Japan's repeated inability to kick-start its flagging economy has started to take its toll on the national purse. The country's recent reliance on huge borrowing last week caused Standard & Poor's, the rating service, to downgrade Japan from the triple-A rating it has held for 26 years.

Expensive and futile public works projects, aimed at creating jobs and stimulating activity, have left the coffers of many local authorities close to empty, and the flow of cash-raising ideas from central government has run dry.

But it has one trump card left to play.

In the aftermath of the war, Japan needed tight measures to stop people squandering what little money they had. And, for the past 55 years, Japan has been the only advanced economy that outlaws private gambling. Now, in a last-ditch effort to fill its wallet, the government is on the brink of legalising casinos and off-course betting.

The government knows it is on to a very good thing. For a country where almost all forms of gambling are illegal, the Japanese have consistently shown their desire for risk is unstoppable. Thriving beneath the surface of Japanese society is a vastly successful covert betting industry that the people love and the authorities grudgingly accept.

In 1994, it was estimated that total receipts from illegal betting, casinos and other games were bigger than Japan's then booming auto industry. Most of the profits, however, ended up in the hands of gangsters and racketeers, the Yakuza.

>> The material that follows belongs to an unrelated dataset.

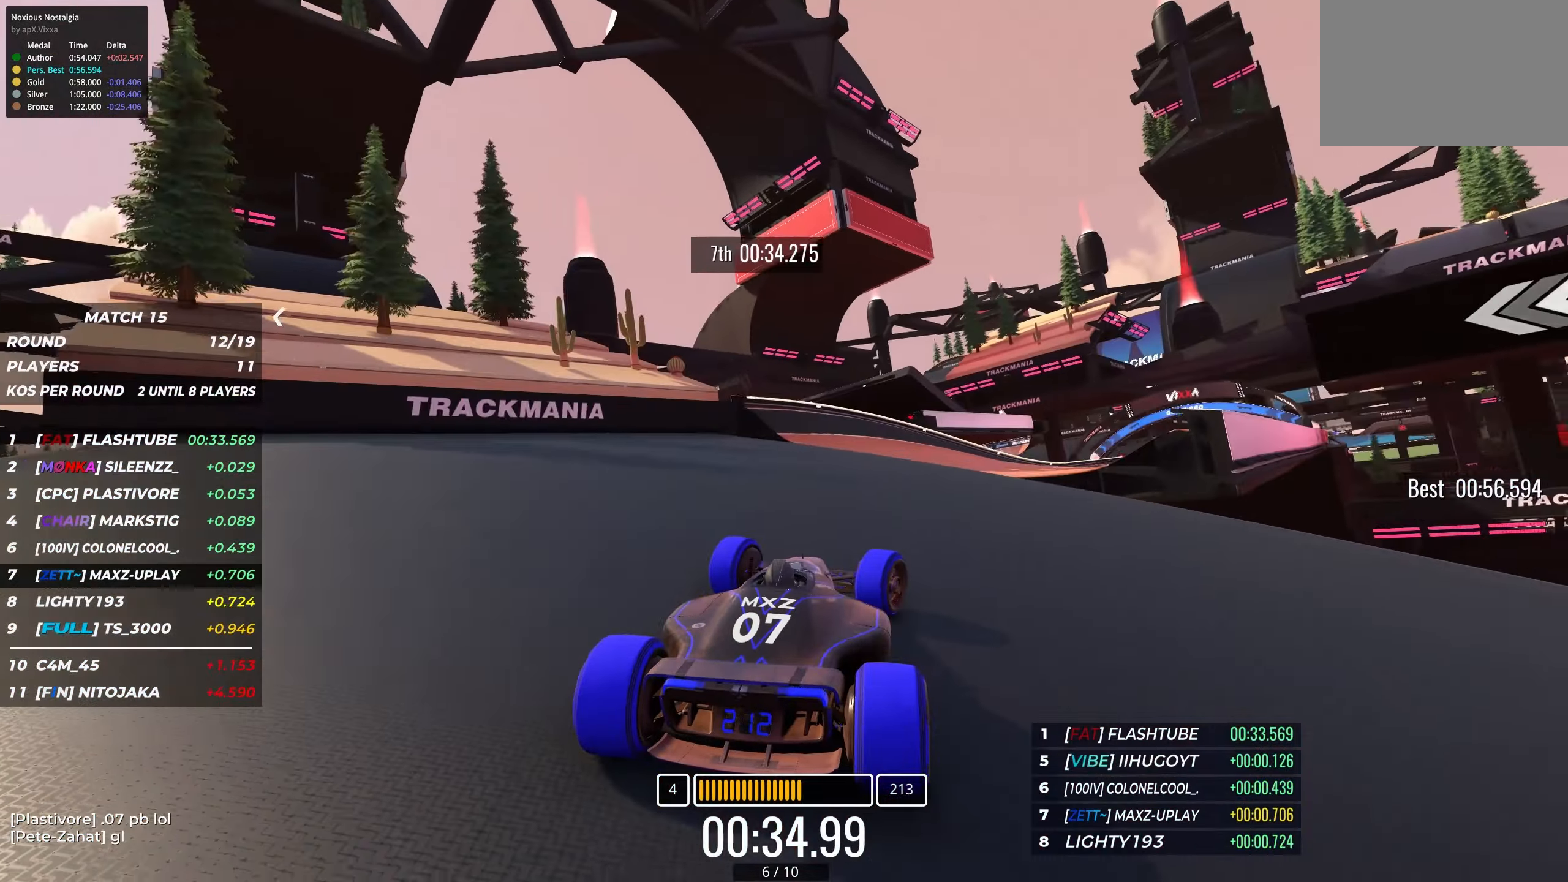
{"keys": ["up"], "events": [[350, "right", "up"]]}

By bringing some of this into the legitimate world, the government thinks that not only will it suddenly receive a juicy revenue of tax yen, but that even more people will get involved. Government advisers have argued that grim economic conditions actually sharpen the desire for risk. This logic was employed when the government launched its national lottery at the end of the 1980s, legalising on-course betting at horse, boat and bicycle races. At first, these were wildly popular and, with 40 per cent of sales going to local authorities, generated impressive sums of money in the early 1990s.

But these schemes were not enough to quench the thirst for daily gambling, and receipts have dropped by nearly a quarter as punters seek out more glamorous and accessible ways to lose their shirts.

Nahoko Hoshino, a senior economist at the Daiwa Institute of Research, claims that revenue from lotteries and public gambling has slumped to under 1 per cent of the total revenues of regional governments. Some analysts claim that if casinos and betting shops were legalised and taxed, that proportion could rise to nearly 10 per cent.

"The government knows that legalising gambling is the way forward," says one Tokyo analyst. "Everyone does it anyway, so it makes sense to get something out of it. Allowing lotteries and on-course betting was a first step, but if you look elsewhere in the world, it is the casinos and betting shops that make real money."

In that spirit, the government is next month launching its own system that allows betting on football matches.

"Toto" is planned as a pools-style gambling system that will cover all matches in Japan's top soccer J-League, and is expected to be highly popular during the 2002 World Cup. From this first step, many now believe that casinos will soon be made legal, and local governments are already drawing up their plans for taxing them. When the barriers finally fall, Japan will suddenly represent a rich seam of opportunity for foreign casino operators, particularly those from the UK.

As part of its radical change of heart, Japan's government is thought to have sent a delegation to seek advice from the British Gaming Board. "Japan legalising gambling is the news everyone has been waiting for," says a City analyst.